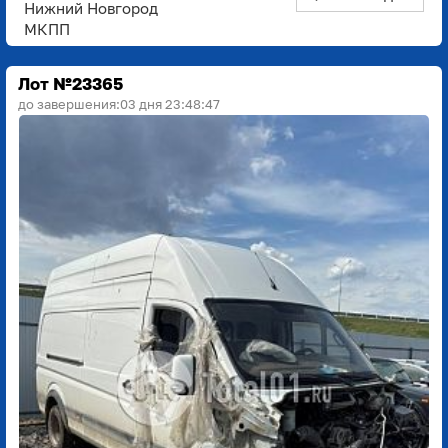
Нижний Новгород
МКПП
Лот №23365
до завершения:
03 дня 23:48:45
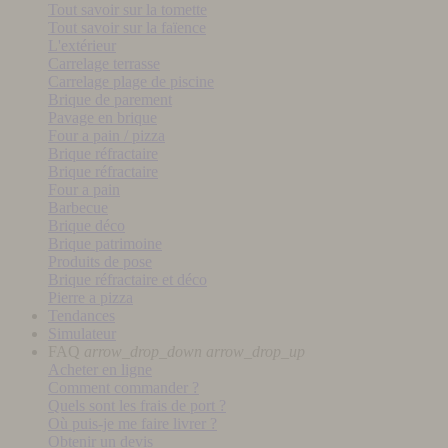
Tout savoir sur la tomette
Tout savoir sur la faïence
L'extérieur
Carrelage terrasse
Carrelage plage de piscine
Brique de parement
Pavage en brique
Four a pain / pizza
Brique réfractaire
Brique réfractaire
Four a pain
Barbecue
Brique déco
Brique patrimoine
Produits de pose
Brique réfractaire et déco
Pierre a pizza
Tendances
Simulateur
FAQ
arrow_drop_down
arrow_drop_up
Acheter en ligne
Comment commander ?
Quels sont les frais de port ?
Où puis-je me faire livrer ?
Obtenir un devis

---

#### EXERCISE BRIEF:
Put the text lines read from all of the records into a JSON list of strings, one string per line, with blank lines left out. Leave the pictures out of the answer.

#### RESULT OF THE TASK:
[
  "Нижний Новгород",
  "МКПП",
  "Лот №23365",
  "до завершения:",
  "03 дня 23:48:45",
  "Tout savoir sur la tomette",
  "Tout savoir sur la faïence",
  "L'extérieur",
  "Carrelage terrasse",
  "Carrelage plage de piscine",
  "Brique de parement",
  "Pavage en brique",
  "Four a pain / pizza",
  "Brique réfractaire",
  "Brique réfractaire",
  "Four a pain",
  "Barbecue",
  "Brique déco",
  "Brique patrimoine",
  "Produits de pose",
  "Brique réfractaire et déco",
  "Pierre a pizza",
  "Tendances",
  "Simulateur",
  "FAQ",
  "arrow_drop_down",
  "arrow_drop_up",
  "Acheter en ligne",
  "Comment commander ?",
  "Quels sont les frais de port ?",
  "Où puis-je me faire livrer ?",
  "Obtenir un devis"
]